START Text provided
When I hear “this monolith has gotten too big, let’s split it into microservices” in a planning meeting, my first question is always the same: which measurement is telling you that?
The answer is usually not a measurement. It’s a feeling — “the codebase is huge” —, a blog post, or a résumé anxiety. All three are real feelings, but none of them is an architectural reason.
In the modular monolith piece I argued for drawing boundaries early and deploying separately late. This piece is about when that “late” arrives — and how to tell when it hasn’t.
A microservice is not a solution, it’s a trade
A microservice architecture changes one thing at its core: it turns a method call between modules into a network call. What you get is independent deployment and independent scaling. What you pay in return is a long list:
- Every call that was free in-process now means serialization, latency, and partial failure.
- Instead of a single DB transaction: sagas, outbox, eventual consistency.
- Instead of a single log stream: a request path you can’t follow without distributed tracing.
- Instead of a single deploy: service contracts that have to be versioned and kept backward-compatible.
- Instead of a refactor the compiler verifies, a network contract no one verifies.
None of these is “bad”; they’re all costs that are genuinely paid in real systems. The real question is this: are you paying that cost in exchange for something, or up front?
Reasons that don’t justify the move
The reasons that most often trigger the microservice decision are, unfortunately, the weakest ones.
“The codebase is too big.” The solution to a big codebase is module boundaries, honest file organization, and dead-code cleanup — not separate deployment. A 200k-line monolith and 200k lines split across 20 services are the same amount of code; the second just put a network in the middle.
END Text provided
START Record set
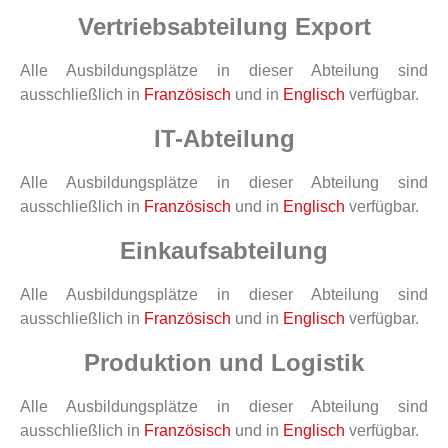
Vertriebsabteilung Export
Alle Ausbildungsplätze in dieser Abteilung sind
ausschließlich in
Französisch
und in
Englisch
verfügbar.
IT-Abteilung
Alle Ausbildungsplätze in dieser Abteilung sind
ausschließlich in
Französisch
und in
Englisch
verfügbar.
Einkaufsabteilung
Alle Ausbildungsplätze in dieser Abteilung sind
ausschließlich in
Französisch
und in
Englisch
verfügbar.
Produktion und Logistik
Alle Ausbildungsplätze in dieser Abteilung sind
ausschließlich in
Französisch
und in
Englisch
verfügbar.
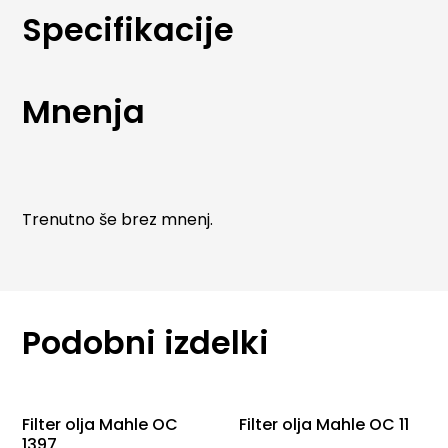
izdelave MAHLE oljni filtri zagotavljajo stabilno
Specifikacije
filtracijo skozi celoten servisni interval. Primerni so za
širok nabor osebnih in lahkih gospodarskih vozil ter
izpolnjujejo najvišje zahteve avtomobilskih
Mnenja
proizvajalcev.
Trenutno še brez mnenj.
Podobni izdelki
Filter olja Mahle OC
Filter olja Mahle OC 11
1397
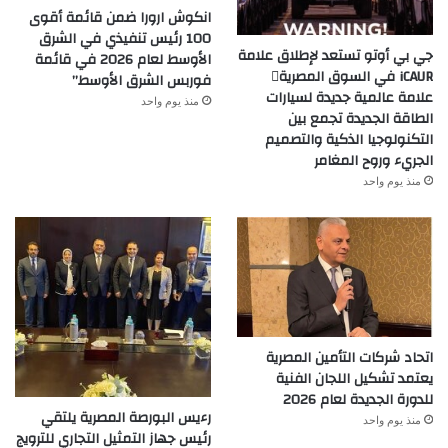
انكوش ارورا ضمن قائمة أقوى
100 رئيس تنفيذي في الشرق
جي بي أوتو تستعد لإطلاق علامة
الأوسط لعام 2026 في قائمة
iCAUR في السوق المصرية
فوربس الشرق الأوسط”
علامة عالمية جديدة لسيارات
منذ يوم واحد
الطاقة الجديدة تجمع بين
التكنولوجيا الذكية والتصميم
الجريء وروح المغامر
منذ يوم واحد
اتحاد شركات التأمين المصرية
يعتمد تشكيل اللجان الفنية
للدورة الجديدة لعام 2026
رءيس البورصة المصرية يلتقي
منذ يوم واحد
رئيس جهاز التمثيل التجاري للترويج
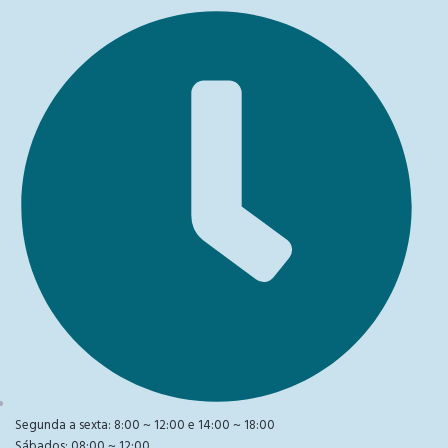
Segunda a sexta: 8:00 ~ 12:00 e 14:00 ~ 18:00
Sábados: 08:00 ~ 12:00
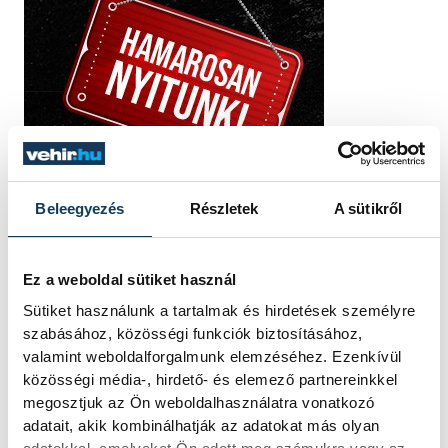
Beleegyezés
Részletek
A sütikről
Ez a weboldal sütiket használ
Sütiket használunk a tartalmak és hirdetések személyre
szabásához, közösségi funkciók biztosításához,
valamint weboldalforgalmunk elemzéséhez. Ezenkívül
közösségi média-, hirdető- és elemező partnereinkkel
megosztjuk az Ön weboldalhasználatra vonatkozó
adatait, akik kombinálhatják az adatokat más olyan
END Record set
Required work ▸
A. Repeat the part of the entries that opens with the line containing "Beleegyezés" and closes with the final line of the entries, both ends included.
B. Continue the text on when to split a monolith into microservices from the point where it stops.
The text and the entries have nothing to do with each other.

Answers for this exercise ▸
A.
Beleegyezés
Részletek
A sütikről
Ez a weboldal sütiket használ
Sütiket használunk a tartalmak és hirdetések személyre
szabásához, közösségi funkciók biztosításához,
valamint weboldalforgalmunk elemzéséhez. Ezenkívül
közösségi média-, hirdető- és elemező partnereinkkel
megosztjuk az Ön weboldalhasználatra vonatkozó
adatait, akik kombinálhatják az adatokat más olyan

B.
“Deploys are slow and scary.” The fix for a slow pipeline is to speed up the pipeline. The fix for scary deploys is test coverage, staged rollout, and fast rollback. None of these requires splitting the system; splitting it actually increases the number of deploys.
“I need to scale independently.” A monolith also scales horizontally: running N copies of the same application behind a load balancer doesn’t require microservices. Independent scaling only matters when the resource profiles of the modules genuinely diverge — which is a separate point, below.
“This is the modern architecture.” Modernity is not an architectural reason. Whether a system is good is told not by how many pieces it’s split into, but by whether it makes a failure observable at 2 a.m.
“Netflix does it this way.” Netflix has a scale that funds microservices and hundreds of engineers. When a three-person team copies that architecture, it copies not the problem Netflix solved but only the operational burden. This is exactly the innovation-token logic from the boring architecture piece: spending the budget in the wrong place.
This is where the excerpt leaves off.